(Task directions)
Which lines in the rows below contain the word "Kuuntele"? Report each of those lines in full.

Collected data
+++
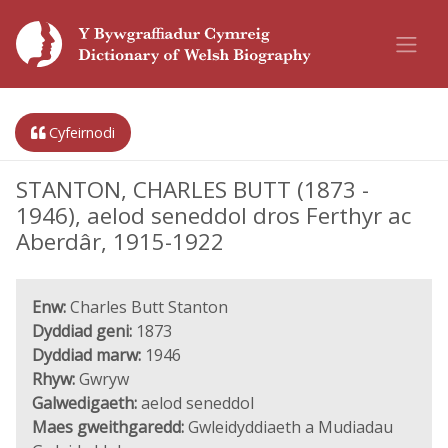
Cyfeirnodi
STANTON, CHARLES BUTT (1873 -
1946), aelod seneddol dros Ferthyr ac
Aberdâr, 1915-1922
Enw:
Charles Butt Stanton
Dyddiad geni:
1873
Dyddiad marw:
1946
Rhyw:
Gwryw
Galwedigaeth:
aelod seneddol
Maes gweithgaredd:
Gwleidyddiaeth a Mudiadau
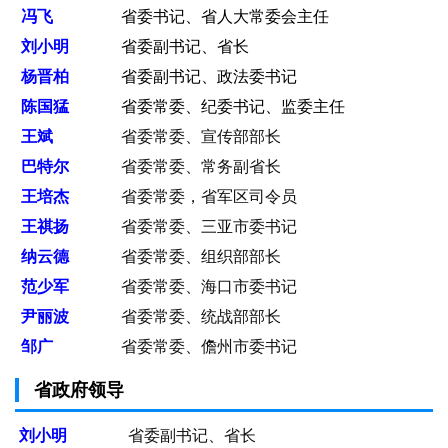
冯飞
省委书记、省人大常委会主任
刘小明
省委副书记、省长
杨晋柏
省委副书记、政法委书记
陈国猛
省委常委、纪委书记、监委主任
王斌
省委常委、宣传部部长
巴特尔
省委常委、常务副省长
王培杰
省委常委，省军区司令员
王祺扬
省委常委、三亚市委书记
纳云德
省委常委、组织部部长
范少军
省委常委、海口市委书记
尹丽波
省委常委、统战部部长
邹广
省委常委、儋州市委书记
省政府领导
刘小明
省委副书记、省长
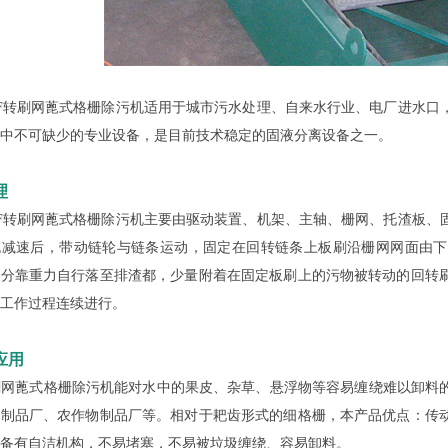
转刷网蓖式格栅除污机适用于城市污水处理、自来水行业、电厂进水口，
中不可缺少的专业设备，是目前技术稳定的固液分离设备之一。
理
转刷网蓖式格栅除污机主要由驱动装置、机架、主轴、栅网、托渣板、固
机减速后，带动链轮与链条运动，固定在回转链条上板刷沿栅网网面由下
部分靠重力自行落至排渣都，少量附着在固定板刷上的污物被转动的回转
工作过程连续进行。
应用
蓖式格栅除污机能对水中的果皮、杂草、悬浮物等容易缠绕难以卸料的
酱制品厂、农作物制品厂等。相对于耙齿形式的细格栅，本产品优点：传
备有自洁机构，不易堵塞，不易被垃圾缠绕、容易卸料。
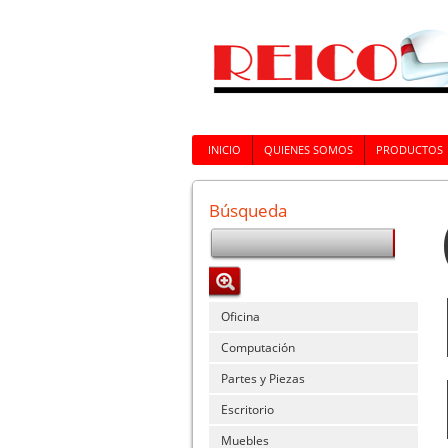
INICIO
QUIENES SOMOS
PRODUCTOS
Búsqueda
Oficina
Computación
Partes y Piezas
Escritorio
Muebles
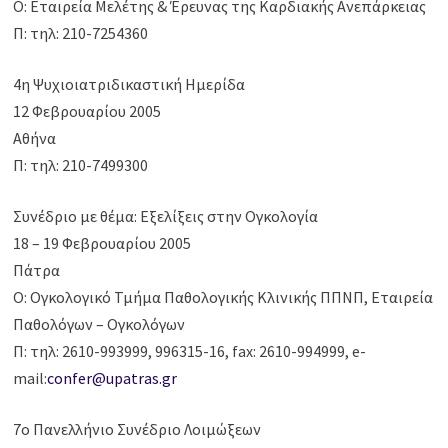
Ο: Εταιρεία Μελέτης & Έρευνας της Καρδιακής Ανεπάρκειας
Π: τηλ: 210-7254360
4η Ψυχιοιατριδικαστική Ημερίδα
12 Φεβρουαρίου 2005
Αθήνα
Π: τηλ: 210-7499300
Συνέδριο με θέμα: Εξελίξεις στην Ογκολογία
18 – 19 Φεβρουαρίου 2005
Πάτρα
Ο: Ογκολογικό Τμήμα Παθολογικής Κλινικής ΠΠΝΠ, Εταιρεία
Παθολόγων – Ογκολόγων
Π: τηλ: 2610-993999, 996315-16, fax: 2610-994999, e-
mail:
confer@upatras.gr
7ο Πανελλήνιο Συνέδριο Λοιμώξεων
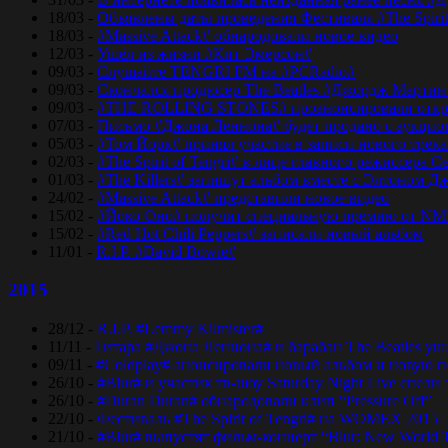
18/03 -
Объявлены даты проведения Фестиваля #The Spirit
18/03 -
#Massive Attack# обнародовали новое видео
12/03 -
Ушёл из жизни #Кит Эмерсон#
09/03 -
Слушайте TENGRI FM на #PCRadio#
09/03 -
Скончался продюсер The Beatles #Джордж Мартин
09/03 -
#THE ROLLING STONES# проанонсировали откры
07/03 -
Письмо #Джона Леннона# будет продано с аукцио
05/03 -
#Том Йорк# принял участие в записи нового трек
02/03 -
#The Spirit of Tengri# в лице главного режиссер
01/03 -
#The Killers# запишут альбом вместе с Элтоном Д
24/02 -
#Massive Attack# представили новое видео
15/02 -
#Йоко Оно# получит специальную премию от NM
15/02 -
#Red Hot Chili Peppers# записали новый альбом
11/01 -
R.I.P. #David Bowie#
2015
28/12 -
R.I.P. #Lemmy Kilmister#
11/11 -
Гитара #Джона Леннона# и барабан The Beatles уш
09/11 -
#Coldplay# анонсировали новый альбом и новую 
26/10 -
#Blur# и участик тв-шоу Saturday Night Live спели 
26/10 -
#Duran Duran# обнародовали клип “Pressure Off”
22/10 -
Фестиваль #The Spirit of Tengri# на WOMEX 2015
21/10 -
#Blur# выпустят фильм-концерт “Blur: New World 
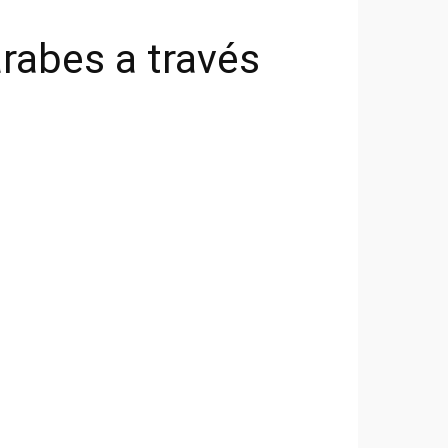
rabes a través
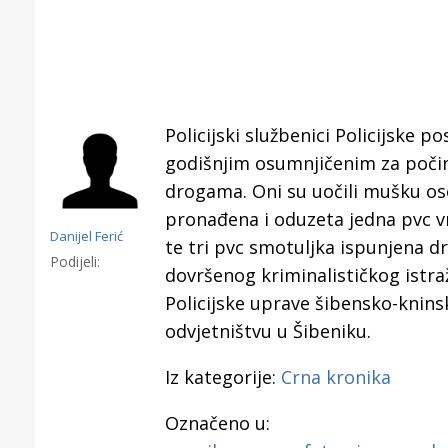
Policijski službenici Policijske p
godišnjim osumnjičenim za počin
drogama. Oni su uočili mušku os
pronađena i oduzeta jedna pvc v
Danijel Ferić
te tri pvc smotuljka ispunjena
Podijeli:
dovršenog kriminalističkog istr
Policijske uprave šibensko-knin
Gornji tok
odvjetništvu u Šibeniku.
Otkrijte h
edukativnom kampusu 
Iz kategorije:
Crna kronika
Puljanim
Označeno u:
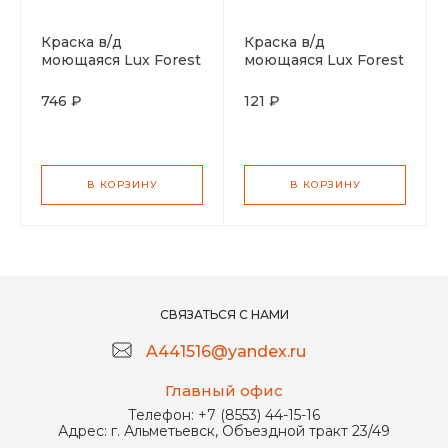
Краска в/д
Краска в/д
моющаяся Lux Forest
моющаяся Lux Forest
белоснежная 7кг
белоснежная 1,2кг
746 ₽
121 ₽
В КОРЗИНУ
В КОРЗИНУ
СВЯЗАТЬСЯ С НАМИ
A441516@yandex.ru
Главный офис
Телефон:
+7 (8553) 44-15-16
Адрес:
г. Альметьевск, Объездной тракт 23/49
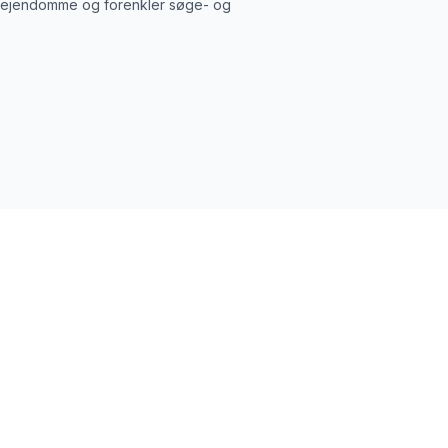
e ejendomme og forenkler søge- og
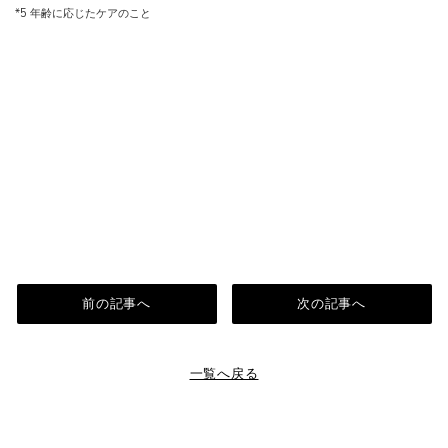
*5 年齢に応じたケアのこと
前の記事へ
次の記事へ
一覧へ戻る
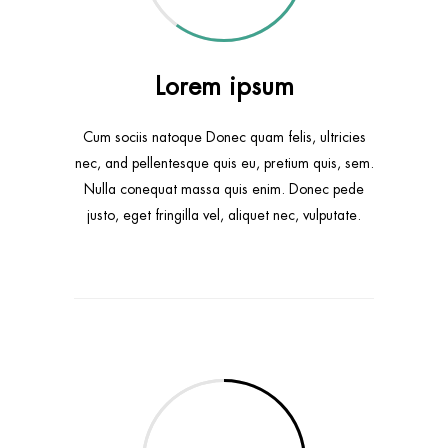
Lorem ipsum
Cum sociis natoque Donec quam felis, ultricies
nec, and pellentesque quis eu, pretium quis, sem.
Nulla conequat massa quis enim. Donec pede
justo, eget fringilla vel, aliquet nec, vulputate.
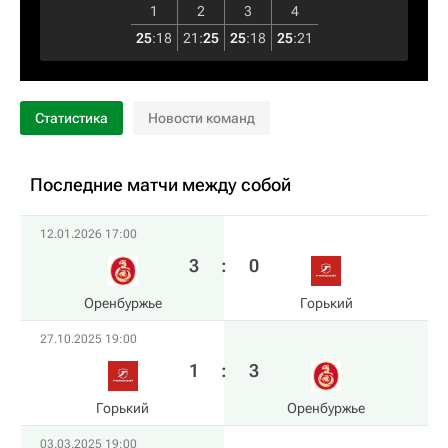
1
2
3
4
25
:
18
21
:
25
25
:
18
25
:
21
Статистика
Новости команд
Последние матчи между собой
12.01.2026 17:00
3
:
0
Оренбуржье
Горький
27.10.2025 19:00
1
:
3
Горький
Оренбуржье
03.03.2025 19:00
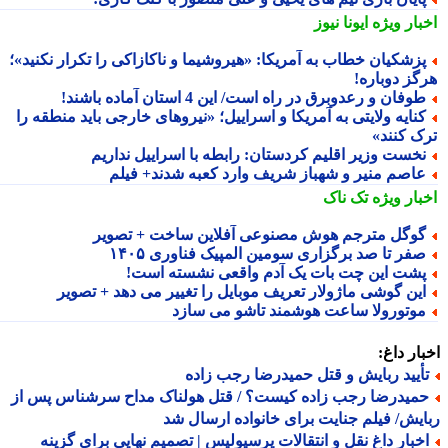
بار ویژه
ایونا نیوز
زشکیان خطاب به آمریکا: «هیروشیما و ناکازاکی را تکرار نکنید»؛
گز دوباره!
وفان و رعدوبرق در راه است/ این 4 استان آماده باشند!
نایه ولایتی به آمریکا و اسراییل؛ «نیروهای خارجی باید منطقه را
ک کنند»
خست وزیر اقلیم کردستان: رابطه با اسراییل نداریم
اصم منیر و شهباز شریف وارد کعبه شدند+ فیلم
بار ویژه
تک ناک
وگل مترجم هوش مصنوعی آفلاین ساخت + تصویر
فر تا صد برگزاری سومین المپیک فناوری ۱۴۰۵
شت این چت بات یک آدم واقعی نشسته است!
ین گوشی ماژولار تعریف موبایل را تغییر می دهد + تصویر
وتورولا ساعت هوشمند تاشو می سازد
ار داغ:
أیید ربایش و قتل حمیدرضا رجب زاده
میدرضا رجب زاده کیست؟ / قتل هولناک مداح سرشناس پس از
یش/ فیلم جنایت برای خانواده ارسال شد
خبار داغ نقل و انتقالات پرسپولیس | تصمیم نهایی برای گزینه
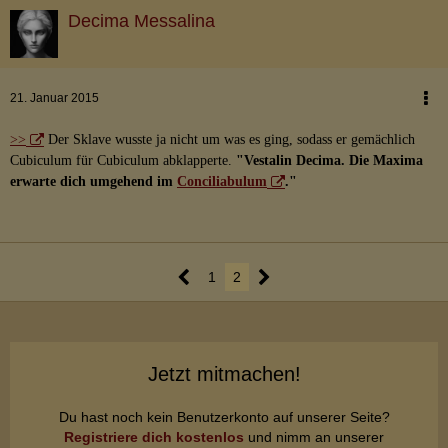
Decima Messalina
21. Januar 2015
>>
Der Sklave wusste ja nicht um was es ging, sodass er gemächlich
Cubiculum für Cubiculum abklapperte.
"Vestalin Decima. Die Maxima
erwarte dich umgehend im
Conciliabulum
."
1
2
Jetzt mitmachen!
Du hast noch kein Benutzerkonto auf unserer Seite?
Registriere dich kostenlos
und nimm an unserer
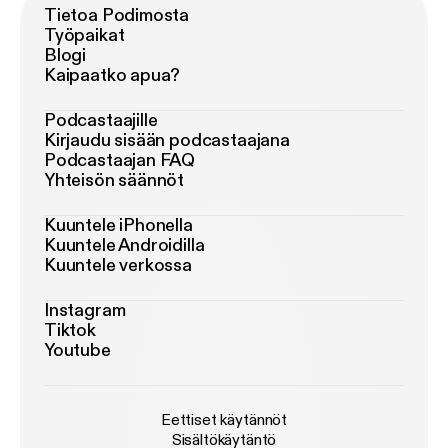
Tietoa Podimosta
Työpaikat
Blogi
Kaipaatko apua?
Podcastaajille
Kirjaudu sisään podcastaajana
Podcastaajan FAQ
Yhteisön säännöt
Kuuntele iPhonella
Kuuntele Androidilla
Kuuntele verkossa
Instagram
Tiktok
Youtube
Eettiset käytännöt
Sisältökäytäntö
+++
(Finished task)
Kuuntele iPhonella
Kuuntele Androidilla
Kuuntele verkossa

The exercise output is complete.